Hacker News new | ask | show | jobs
by hadrien01 2771 days ago
News organizations wouldn't drop all the emails at once. Previous enormous leaks have been handled by ICIJ members with great care, going for years of investigations, careful verifications, and publishing only pertinent stories.
2 comments

But there was an election around the corner, they can't be bothered with any of that.
Why is that better than releasing all the emails at once?

Why do they get to decide what's "pertinent"?

DNC misconduct etc. would have been reported by traditional organizations. I think people wonder why it was good that Wikileaks released Podesta's iCloud password, his risotto recipe, doctors appointments of random staffers, and so forth.
For the same reason that if you found yourself with access to someone's diary that you thought might be guilty of wrongdoing, you might convince yourself to look through it possibly with a lawyer friend and report on if anything illegal went on, but you might shy away from publishing the whole thing online "just in case".

One option at least pays lip service to legal and ethical considerations.

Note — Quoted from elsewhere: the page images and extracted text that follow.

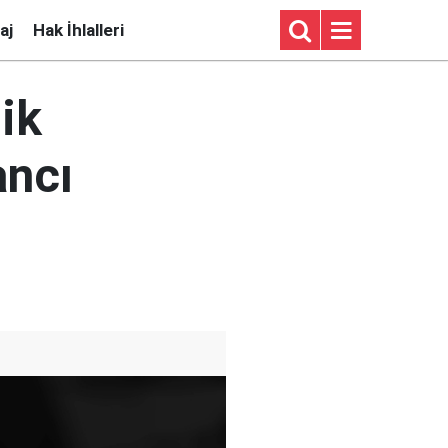
aj
Hak İhlalleri
ik
ancı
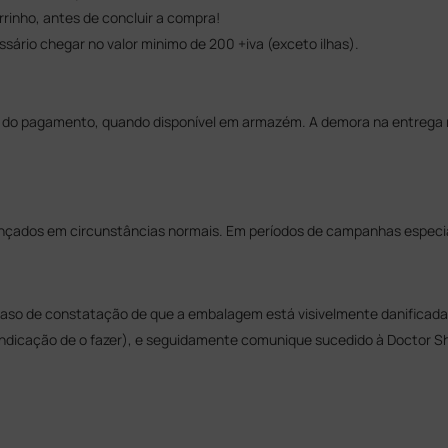
rrinho, antes de concluir a compra!
sário chegar no valor minimo de 200 +iva (exceto ilhas).
s do pagamento, quando disponível em armazém. A demora na entrega
ados em circunstâncias normais. Em períodos de campanhas especiai
so de constatação de que a embalagem está visivelmente danificada ,
icação de o fazer), e seguidamente comunique sucedido à Doctor Shop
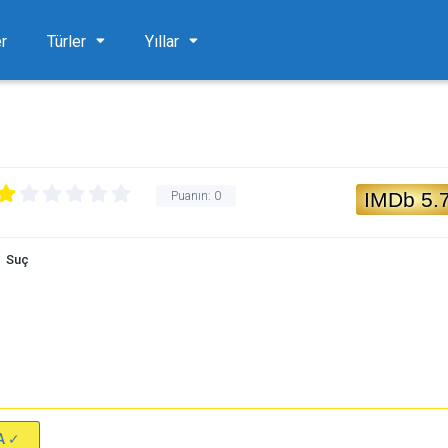
er
Türler
Yıllar
IMDb 5.
Puanın:
0
Suç
A ✓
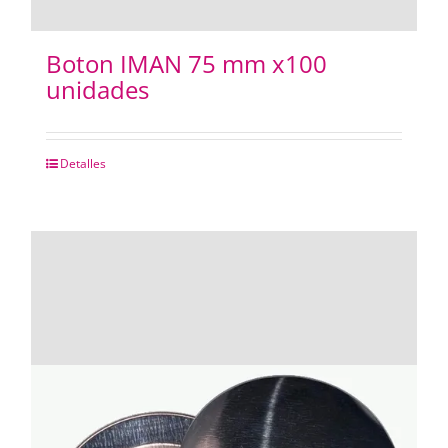
Boton IMAN 75 mm x100
unidades
Detalles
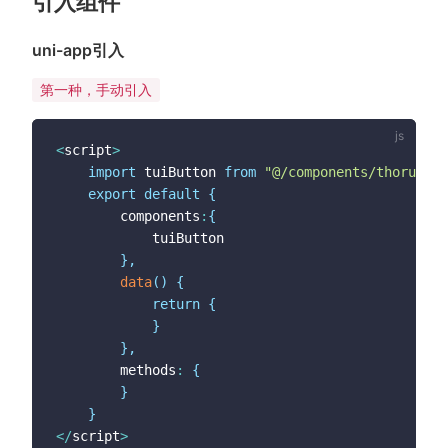
引入组件
uni-app引入
第一种，手动引入
<
script
>
import
 tuiButton 
from
"@/components/thorui/tu
export
default
{
		components
:
{
			tuiButton

}
,
data
(
)
{
return
{
}
}
,
		methods
:
{
}
}
<
/
script
>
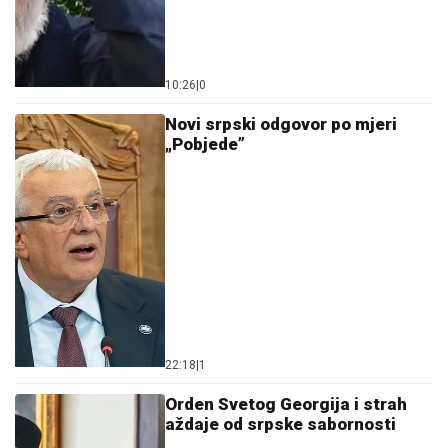
10:26
|
0
Novi srpski odgovor po mjeri
„Pobjede”
22:18
|
1
Orden Svetog Georgija i strah
aždaje od srpske sabornosti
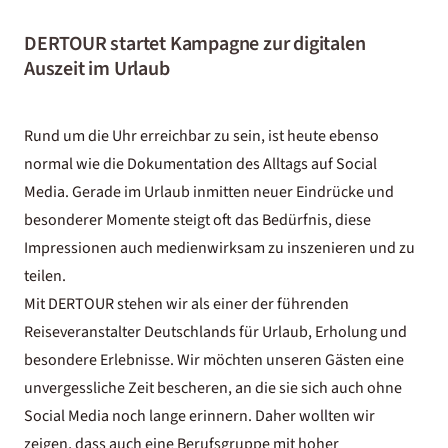
DERTOUR startet Kampagne zur digitalen
Auszeit im Urlaub
Rund um die Uhr erreichbar zu sein, ist heute ebenso
normal wie die Dokumentation des Alltags auf Social
Media. Gerade im Urlaub inmitten neuer Eindrücke und
besonderer Momente steigt oft das Bedürfnis, diese
Impressionen auch medienwirksam zu inszenieren und zu
teilen.
Mit DERTOUR stehen wir als einer der führenden
Reiseveranstalter Deutschlands für Urlaub, Erholung und
besondere Erlebnisse. Wir möchten unseren Gästen eine
unvergessliche Zeit bescheren, an die sie sich auch ohne
Social Media noch lange erinnern. Daher wollten wir
zeigen, dass auch eine Berufsgruppe mit hoher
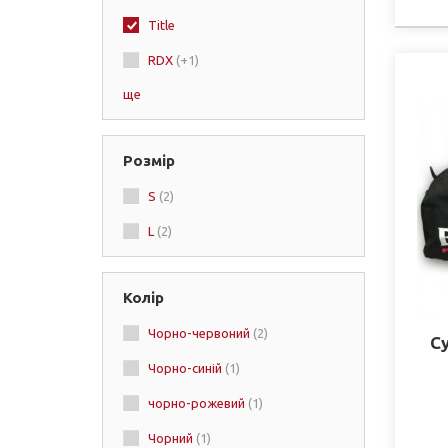
Title
RDX
(+1)
ще
Affliction
(+4)
Green Hill
(+4)
Розмір
Venum
(+30)
S
(2)
Booster
L
(2)
2XU
(+2)
Adidas
(+13)
Колір
No Boxing No Life
(+1)
Чорно-червоний
(2)
Everlast
(+4)
С
Чорно-синій
(1)
Rival
(+7)
чорно-рожевий
(1)
Boxraw
(+2)
Чорний
(1)
Asics
(+2)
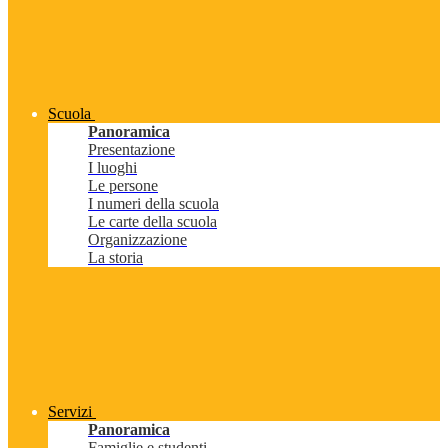
Scuola
Panoramica
Presentazione
I luoghi
Le persone
I numeri della scuola
Le carte della scuola
Organizzazione
La storia
Servizi
Panoramica
Famiglie e studenti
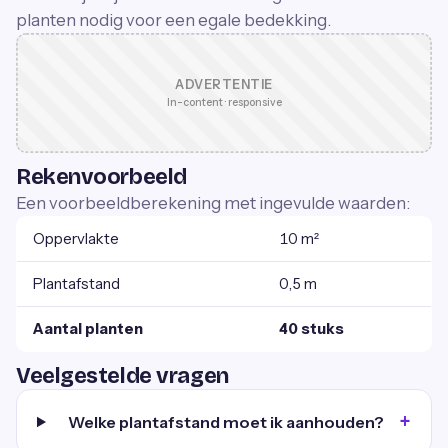
planten nodig voor een egale bedekking.
ADVERTENTIE
In-content · responsive
Rekenvoorbeeld
Een voorbeeldberekening met ingevulde waarden:
Oppervlakte
10 m²
Plantafstand
0,5 m
Aantal planten
40 stuks
Veelgestelde vragen
Welke plantafstand moet ik aanhouden?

I wonder if how Julian releases the primary source material is in line with his scientific journalism [1] practices.

[1] https://en.wikipedia.org/wiki/Scientific_journalism

A news organization has a responsibility to present information in an informed manner in order to prevent misunderstandings and misrepresentations. Wikileaks' purpose was to paint an impression of widespread wrongdoing despite any hard evidence. Dumping a bunch of irrelevant emails all at once aids misrepresentation.